Hoe verloopt de energietransitie in de dertig energieregio's?
Interview met Kristel Lammers, directeur van het Nationaal Programma Regionale Energie Strategie. Het Klimaatakkoord wordt gehaald.
Hoeveel is 35 Terawattuur? Het is een hoeveelheid energie die moeilijk te bevatten is, maar die in 2030 wel degelijk hernieuwbaar opgewekt zal worden door zonnepanelen en windenergie op land. Dat is de conclusie na twee jaar Regionale Energie Strategieën (RES), oftewel de dertig energieregio's van provincies, gemeenten en waterschappen, samen met netbeheerders.
Dat betekent dat dit doel van het Klimaatakkoord van 2019 binnen handbereik ligt, vertelt Kristel Lammers, directeur van het Nationaal Programma RES.
Lammers (foto) bezet met een team van dertig halftijds- en voltijdskrachten een verdieping in het gebouw van de Unie van Waterschappen in Den Haag. Een verdieping lager resideert overigens het Nationaal Programma Lokale Warmtetransitie (NPLW), dat zich druk houdt met de warmtenetten.
Maar hoeveel is een Terawattuur (TWh)? Dat is één Terawatt aan stroom per uur, oftewel een miljoen megawatt. Dat kan opgewekt worden door 54 windmolens van 5,6 MW, of een zonnepark van duizend hectare, stelt het nationaal programma.
Eén Terawatt is ongeveer één procent van de huidige jaarlijkse stroomvraag. Alsnog zal de 35 TWh in 2030 niet gelijk staan aan 35 procent van de vraag in dat jaar. De stroombehoefte neemt de komende jaren namelijk gigantisch toe, door de electrificering van de industrie, de productie van waterstof, de warmtepompen in woningen en de laadplekken voor elektrische voertuigen.
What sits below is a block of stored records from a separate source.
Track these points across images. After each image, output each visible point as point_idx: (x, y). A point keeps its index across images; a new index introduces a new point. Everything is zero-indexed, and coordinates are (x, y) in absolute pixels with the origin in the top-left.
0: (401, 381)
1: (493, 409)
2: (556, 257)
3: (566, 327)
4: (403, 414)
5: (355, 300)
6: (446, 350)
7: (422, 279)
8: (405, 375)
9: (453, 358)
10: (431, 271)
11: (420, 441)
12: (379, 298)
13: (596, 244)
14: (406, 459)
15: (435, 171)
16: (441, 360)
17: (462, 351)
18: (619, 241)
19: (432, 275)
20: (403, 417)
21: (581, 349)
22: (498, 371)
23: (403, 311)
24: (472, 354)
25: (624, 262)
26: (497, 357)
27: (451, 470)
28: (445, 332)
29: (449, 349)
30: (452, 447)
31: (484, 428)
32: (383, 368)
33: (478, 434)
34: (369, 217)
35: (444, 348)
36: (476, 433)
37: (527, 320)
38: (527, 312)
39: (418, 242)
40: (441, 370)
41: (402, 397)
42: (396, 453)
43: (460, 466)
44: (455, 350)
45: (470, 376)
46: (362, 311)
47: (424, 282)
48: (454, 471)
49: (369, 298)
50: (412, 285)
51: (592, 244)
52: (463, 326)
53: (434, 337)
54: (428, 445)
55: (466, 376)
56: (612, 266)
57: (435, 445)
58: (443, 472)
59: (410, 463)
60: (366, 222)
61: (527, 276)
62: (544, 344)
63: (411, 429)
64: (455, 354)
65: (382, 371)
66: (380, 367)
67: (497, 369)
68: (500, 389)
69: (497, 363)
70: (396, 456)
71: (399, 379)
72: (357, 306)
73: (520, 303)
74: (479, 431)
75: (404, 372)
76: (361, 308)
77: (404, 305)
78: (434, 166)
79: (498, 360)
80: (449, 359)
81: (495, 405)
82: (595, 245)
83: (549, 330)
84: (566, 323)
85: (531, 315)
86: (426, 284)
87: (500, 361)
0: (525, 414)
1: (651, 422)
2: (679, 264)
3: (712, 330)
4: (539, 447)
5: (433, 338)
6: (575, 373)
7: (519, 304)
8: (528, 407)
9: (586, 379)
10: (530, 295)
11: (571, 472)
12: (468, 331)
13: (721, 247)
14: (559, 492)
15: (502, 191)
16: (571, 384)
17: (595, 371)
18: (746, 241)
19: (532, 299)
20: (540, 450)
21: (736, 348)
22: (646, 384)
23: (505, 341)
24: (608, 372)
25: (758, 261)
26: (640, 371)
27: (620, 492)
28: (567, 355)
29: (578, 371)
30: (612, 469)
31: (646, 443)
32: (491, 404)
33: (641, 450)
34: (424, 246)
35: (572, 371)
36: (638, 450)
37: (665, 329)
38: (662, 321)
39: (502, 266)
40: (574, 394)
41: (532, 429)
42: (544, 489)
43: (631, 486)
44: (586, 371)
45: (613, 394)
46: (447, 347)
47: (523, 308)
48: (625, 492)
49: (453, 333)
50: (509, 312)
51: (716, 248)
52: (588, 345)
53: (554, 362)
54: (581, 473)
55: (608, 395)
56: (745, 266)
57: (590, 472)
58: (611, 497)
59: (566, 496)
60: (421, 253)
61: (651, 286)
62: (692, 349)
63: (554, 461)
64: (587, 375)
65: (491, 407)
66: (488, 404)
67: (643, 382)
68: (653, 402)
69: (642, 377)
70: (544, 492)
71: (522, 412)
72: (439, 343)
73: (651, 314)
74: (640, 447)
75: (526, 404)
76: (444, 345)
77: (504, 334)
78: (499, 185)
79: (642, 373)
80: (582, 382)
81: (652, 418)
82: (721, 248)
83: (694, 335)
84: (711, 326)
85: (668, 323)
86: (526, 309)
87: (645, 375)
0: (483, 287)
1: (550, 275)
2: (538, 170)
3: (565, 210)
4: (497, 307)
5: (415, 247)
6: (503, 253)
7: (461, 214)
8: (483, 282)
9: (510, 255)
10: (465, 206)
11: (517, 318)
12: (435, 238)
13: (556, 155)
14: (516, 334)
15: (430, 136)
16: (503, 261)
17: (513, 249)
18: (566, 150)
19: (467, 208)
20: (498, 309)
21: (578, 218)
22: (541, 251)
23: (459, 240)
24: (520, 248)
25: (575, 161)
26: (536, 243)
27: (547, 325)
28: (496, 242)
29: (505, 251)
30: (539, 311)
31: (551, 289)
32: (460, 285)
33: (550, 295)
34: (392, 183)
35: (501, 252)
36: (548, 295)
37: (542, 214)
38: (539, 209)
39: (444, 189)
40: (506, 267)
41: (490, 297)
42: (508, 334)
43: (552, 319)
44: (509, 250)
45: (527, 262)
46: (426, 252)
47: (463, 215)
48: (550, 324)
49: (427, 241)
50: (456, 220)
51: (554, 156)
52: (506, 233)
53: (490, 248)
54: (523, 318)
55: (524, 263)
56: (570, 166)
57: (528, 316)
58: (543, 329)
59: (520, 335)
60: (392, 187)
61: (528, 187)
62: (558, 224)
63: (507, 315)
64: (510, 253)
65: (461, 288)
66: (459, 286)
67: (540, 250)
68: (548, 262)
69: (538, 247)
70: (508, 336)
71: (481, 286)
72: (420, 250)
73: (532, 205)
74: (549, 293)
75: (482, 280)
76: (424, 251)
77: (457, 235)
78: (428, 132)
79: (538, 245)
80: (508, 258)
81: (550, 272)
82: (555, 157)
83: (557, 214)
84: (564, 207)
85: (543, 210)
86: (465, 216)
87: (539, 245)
Hoe hoger de RES-regio's uitkomen met hun stroomproductie, hoe beter. In 2021 berekenden zij dat ze gezamenlijk zelfs uit konden komen op 55 TWh. Maar dat is niet langer reëel, tonen de voortgangsreportages die 1 juli binnenkwamen.
BB Hoe groot is het probleem van de netcongestie voor jullie, eigenlijk? Jullie schrijven dat het doel voor 2030 van 35 TWh gehaald wordt.
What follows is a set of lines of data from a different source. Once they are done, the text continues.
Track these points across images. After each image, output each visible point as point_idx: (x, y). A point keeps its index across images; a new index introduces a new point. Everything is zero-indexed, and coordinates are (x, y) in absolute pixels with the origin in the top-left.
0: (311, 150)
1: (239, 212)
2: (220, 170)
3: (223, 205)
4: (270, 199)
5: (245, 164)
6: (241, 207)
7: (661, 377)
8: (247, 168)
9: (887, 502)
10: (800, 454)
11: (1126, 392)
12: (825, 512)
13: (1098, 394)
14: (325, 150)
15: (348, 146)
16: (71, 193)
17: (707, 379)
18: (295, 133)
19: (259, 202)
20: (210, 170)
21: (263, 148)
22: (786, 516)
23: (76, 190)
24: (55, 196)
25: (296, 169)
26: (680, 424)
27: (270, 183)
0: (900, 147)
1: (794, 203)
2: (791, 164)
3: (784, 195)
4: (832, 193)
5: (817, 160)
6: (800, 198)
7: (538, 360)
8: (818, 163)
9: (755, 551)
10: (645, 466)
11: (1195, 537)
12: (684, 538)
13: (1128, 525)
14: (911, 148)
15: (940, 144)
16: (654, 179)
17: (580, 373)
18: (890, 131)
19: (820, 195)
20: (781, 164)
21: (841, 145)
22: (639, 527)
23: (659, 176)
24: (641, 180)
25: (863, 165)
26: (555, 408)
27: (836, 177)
Hoe erg het probleem van de netcongestie is, zal per energieregio verschillen en ook afhankelijk zijn van de oplossingen die de betrokken partijen met elkaar weten te organiseren, zoals bedrijven die gaan doen aan ‘energie delen’. Dat wordt na de zomer in de Energiewet opgepakt. In een aanvulling op die wet wordt energiedelen een optie, wat ook in Europa is afgesproken: dat een bedrijf zijn eigen opgewekte energie op een bedrijventerrein kan delen met de buren, waardoor het netwerk wordt ontlast. Ik denk dat we de komende tijd nog meer van dit soort oplossingen zullen weten te vinden.
BB Enexis liet weten dat in Noord-Brabant tot 2030 geen nieuwe aansluitingen op het elektriciteitsnetwerk mogelijk zijn. Wat betekent dit voor de RES-regio’s daar?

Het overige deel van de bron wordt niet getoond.